▶ **Texto fornecido**
# 10º aniversário do MeteoPT



## Gilmet (26 Ago 2015 às 17:06)

*10º ANIVERSÁRIO*​





​Neste dia 26, em 2005, enquanto o furacão Katrina iniciava o seu trânsito pelo Golfo do México, com rápida intensificação, dava-se igualmente início a esta comunidade, um projecto que ainda hoje, 3652 dias depois, vive, alimentado pela paixão que nos une. Comemoramos a dedicação de todos, o trabalho conjunto, e os relatos, sempre importantes, criando um banco de dados excepcional para qualquer curioso ou fanático.

Pessoalmente, estarei eternamente grato a este mundo virtual, por tanto ter alterado a realidade da minha vida. Sinto que o momento do meu registo foi decisivo; permitiu não só expressar o gosto que já existia pela área, mas reforçá-lo, tornando-o mais do que um _hobbie_, um sonho profissional.


Partilho com todos vós uma _imaginária_ festa de arromba, há bolo_ imaginário_ para todos, do mais sublime e saboroso que se encontra! 

​


----------



## SpiderVV (26 Ago 2015 às 17:11)

Faz também 5 anos hoje aquando do meu registo, que calhou mesmo no 5º aniversário do MeteoPT, e é um grande orgulho fazer parte duma comunidade onde se pode partilhar um gosto extremamente incomum entre a sociedade, que por vezes é um assunto alvo de tanta ignorância por parte dos desentendidos. Não só é uma comunidade extremamente unida faça chuva, neve, sol ou vento, mas também é um local onde podemos libertar a nossa "meteoloucura" interior sem qualquer rodeio, onde todos fazem o mesmo, onde é um gosto que ninguém acha estranho ou incomum - confesso que quando comecei com o bichinho da meteorologia nunca imaginei que um fórum como este existisse.

Parabéns ao MeteoPT, que dure, e que haja muitos mais eventos históricos para serem acompanhados por cá.


----------



## MSantos (26 Ago 2015 às 18:00)

Já lá vão 10 anos!

▶ **Dados para análise**
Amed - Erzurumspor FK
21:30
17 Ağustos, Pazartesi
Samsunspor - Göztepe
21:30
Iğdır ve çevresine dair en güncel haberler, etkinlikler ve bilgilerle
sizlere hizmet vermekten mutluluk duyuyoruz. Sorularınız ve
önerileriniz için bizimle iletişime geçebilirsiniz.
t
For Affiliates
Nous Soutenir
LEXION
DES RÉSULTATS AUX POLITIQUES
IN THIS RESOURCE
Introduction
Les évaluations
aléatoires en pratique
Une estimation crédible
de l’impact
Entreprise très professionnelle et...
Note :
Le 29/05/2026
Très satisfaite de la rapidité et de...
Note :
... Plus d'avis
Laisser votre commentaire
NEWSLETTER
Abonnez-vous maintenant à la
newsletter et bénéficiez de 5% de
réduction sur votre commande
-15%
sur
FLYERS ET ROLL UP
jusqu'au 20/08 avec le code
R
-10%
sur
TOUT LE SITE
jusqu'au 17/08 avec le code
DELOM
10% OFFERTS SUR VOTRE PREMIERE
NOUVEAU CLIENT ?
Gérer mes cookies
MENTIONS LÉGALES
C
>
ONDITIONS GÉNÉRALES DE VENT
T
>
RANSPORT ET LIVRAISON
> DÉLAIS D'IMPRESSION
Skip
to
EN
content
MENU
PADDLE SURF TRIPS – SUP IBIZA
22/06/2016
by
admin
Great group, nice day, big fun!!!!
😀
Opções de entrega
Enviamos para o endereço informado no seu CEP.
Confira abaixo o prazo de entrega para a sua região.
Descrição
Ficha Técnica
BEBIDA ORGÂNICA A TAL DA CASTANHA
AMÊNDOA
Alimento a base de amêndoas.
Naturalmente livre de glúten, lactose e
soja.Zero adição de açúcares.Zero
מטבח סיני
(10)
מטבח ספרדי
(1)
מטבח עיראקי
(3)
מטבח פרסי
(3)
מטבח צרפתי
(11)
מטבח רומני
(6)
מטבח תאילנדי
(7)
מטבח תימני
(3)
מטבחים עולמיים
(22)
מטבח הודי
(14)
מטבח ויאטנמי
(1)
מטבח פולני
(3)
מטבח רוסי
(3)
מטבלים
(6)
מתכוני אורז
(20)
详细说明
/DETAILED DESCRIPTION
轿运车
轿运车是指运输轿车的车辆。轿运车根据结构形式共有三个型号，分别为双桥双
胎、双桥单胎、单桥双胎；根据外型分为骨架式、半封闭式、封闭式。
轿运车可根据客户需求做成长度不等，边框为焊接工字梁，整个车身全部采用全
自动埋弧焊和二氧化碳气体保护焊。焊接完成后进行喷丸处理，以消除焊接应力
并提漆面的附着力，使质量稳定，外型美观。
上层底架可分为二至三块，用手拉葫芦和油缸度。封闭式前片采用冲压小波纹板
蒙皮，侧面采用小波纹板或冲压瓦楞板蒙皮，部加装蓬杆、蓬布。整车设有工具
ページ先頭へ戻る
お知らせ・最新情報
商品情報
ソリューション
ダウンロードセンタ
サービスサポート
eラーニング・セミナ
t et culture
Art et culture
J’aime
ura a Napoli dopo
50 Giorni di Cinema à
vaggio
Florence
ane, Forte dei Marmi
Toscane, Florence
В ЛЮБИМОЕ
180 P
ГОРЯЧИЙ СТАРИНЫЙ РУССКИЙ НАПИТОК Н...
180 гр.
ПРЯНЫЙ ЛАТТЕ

▶ **Instruções das tarefas**
• a. Passe para inglês esta frase do texto sobre o aniversário do MeteoPT: «Parabéns ao MeteoPT, que dure, e que haja muitos mais eventos históricos para serem acompanhados por cá.»
• b. Retome o texto sobre o aniversário do MeteoPT, dando-lhe continuidade a partir da última frase.
As linhas não têm qualquer papel nestas tarefas.

▶ **Respostas escritas**
• a. Congratulations to MeteoPT; may it last, and may there be many more historic events to follow here.

• b.
São quase 8 anos desde o meu registo nesta casa, são raros os dias que não escreva aqui e ainda mais raros os dias que não venho aqui ler o que escrevem.

Muitos parabéns a toda a comunidade, a nossa expressão a nível nacional já é muito grande, com mais de *5300 membros* registados, mais de *490mil posts *publicados em mais de *7mil tópicos*, juntam-se ainda os* 65 mil siguidores *no facebook e vamos continuar a crescer em numero e em importância! 

Um bem-haja a todos!


----------



## Vince (26 Ago 2015 às 21:48)

Venham mais 10.


----------



## algarvio1980 (26 Ago 2015 às 23:01)

Já faço parte, desta casa há mais de 8 anos, onde tenho aprendido praticamente todos os dias com todos os membros. Mas, pelo menos, que os próximos anos sejam mais animados, pelo menos, aqui no algarve que isto anda muito monótono. 

Parabéns MeteoPT pelo 10º aniversário, mas especialmente a todo staff que ao longo dos anos tem vindo a melhorar cada vez mais o fórum. Um bem haja a todos.


----------



## actioman (26 Ago 2015 às 23:22)

Parabéns a esta bela comunidade!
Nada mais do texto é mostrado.